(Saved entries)
'''

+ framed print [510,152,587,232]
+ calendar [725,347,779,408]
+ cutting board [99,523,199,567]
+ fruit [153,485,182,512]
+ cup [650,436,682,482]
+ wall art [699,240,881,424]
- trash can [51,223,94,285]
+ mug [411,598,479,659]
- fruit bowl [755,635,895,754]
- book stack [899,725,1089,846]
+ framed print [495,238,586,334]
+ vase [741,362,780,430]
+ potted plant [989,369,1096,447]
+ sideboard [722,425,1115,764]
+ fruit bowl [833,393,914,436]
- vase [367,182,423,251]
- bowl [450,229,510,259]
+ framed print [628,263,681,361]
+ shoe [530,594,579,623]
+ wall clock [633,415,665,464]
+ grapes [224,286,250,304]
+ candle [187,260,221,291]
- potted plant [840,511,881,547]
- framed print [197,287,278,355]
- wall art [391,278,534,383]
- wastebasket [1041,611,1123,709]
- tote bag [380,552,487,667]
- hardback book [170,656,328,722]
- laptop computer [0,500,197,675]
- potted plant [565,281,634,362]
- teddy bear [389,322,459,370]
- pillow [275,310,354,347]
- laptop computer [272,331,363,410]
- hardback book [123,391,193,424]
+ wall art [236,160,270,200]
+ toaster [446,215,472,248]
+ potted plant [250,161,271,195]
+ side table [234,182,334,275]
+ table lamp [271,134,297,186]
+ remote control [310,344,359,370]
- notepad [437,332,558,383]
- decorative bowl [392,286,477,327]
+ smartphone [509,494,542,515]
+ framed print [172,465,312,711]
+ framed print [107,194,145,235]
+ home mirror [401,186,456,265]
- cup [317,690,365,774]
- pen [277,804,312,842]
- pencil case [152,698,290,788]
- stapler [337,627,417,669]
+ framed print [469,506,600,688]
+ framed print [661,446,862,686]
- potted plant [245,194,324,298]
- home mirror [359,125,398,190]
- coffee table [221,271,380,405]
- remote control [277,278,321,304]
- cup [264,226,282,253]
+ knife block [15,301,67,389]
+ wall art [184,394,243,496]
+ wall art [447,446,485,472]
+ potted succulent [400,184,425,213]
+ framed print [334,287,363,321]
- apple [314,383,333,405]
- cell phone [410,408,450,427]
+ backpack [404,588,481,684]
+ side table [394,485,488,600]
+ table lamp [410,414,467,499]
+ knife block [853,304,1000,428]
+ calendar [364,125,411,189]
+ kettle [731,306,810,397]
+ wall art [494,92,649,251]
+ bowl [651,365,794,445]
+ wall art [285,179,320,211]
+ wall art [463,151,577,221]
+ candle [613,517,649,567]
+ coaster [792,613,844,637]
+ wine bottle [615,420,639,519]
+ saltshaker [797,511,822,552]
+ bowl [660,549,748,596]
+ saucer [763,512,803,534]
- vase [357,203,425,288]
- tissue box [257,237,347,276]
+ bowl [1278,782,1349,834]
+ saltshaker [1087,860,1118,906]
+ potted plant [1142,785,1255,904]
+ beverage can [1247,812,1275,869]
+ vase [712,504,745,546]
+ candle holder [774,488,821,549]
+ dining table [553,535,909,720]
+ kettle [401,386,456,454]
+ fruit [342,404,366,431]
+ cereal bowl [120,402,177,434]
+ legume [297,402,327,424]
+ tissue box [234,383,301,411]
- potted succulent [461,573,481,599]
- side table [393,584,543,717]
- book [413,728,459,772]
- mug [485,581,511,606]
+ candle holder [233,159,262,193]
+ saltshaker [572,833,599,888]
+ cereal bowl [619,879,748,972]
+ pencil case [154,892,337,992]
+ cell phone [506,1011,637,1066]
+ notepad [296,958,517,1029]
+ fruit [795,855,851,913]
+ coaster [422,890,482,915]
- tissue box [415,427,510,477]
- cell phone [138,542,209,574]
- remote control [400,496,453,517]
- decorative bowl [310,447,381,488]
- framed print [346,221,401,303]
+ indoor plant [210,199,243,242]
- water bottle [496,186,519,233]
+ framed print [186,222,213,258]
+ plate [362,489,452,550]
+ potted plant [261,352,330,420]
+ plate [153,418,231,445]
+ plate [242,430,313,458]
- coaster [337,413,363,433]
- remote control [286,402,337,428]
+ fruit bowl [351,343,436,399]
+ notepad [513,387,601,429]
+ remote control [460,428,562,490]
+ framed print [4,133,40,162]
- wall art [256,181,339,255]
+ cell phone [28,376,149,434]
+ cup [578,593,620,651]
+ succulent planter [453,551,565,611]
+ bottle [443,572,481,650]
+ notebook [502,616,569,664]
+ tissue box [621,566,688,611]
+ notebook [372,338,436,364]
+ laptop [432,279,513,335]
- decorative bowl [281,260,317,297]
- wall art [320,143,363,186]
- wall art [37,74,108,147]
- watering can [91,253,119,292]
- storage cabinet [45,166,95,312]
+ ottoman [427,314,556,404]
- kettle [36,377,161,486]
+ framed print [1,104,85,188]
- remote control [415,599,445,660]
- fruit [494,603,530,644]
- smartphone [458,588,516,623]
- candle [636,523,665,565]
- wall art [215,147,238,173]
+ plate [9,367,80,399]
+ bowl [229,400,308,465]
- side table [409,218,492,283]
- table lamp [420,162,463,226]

'''

▶ [Problem statement]
Where a line of the entries above holds the word "remote", return that line.

▶ [Solution to the problem]
+ remote control [310,344,359,370]
- remote control [277,278,321,304]
- remote control [400,496,453,517]
- remote control [286,402,337,428]
+ remote control [460,428,562,490]
- remote control [415,599,445,660]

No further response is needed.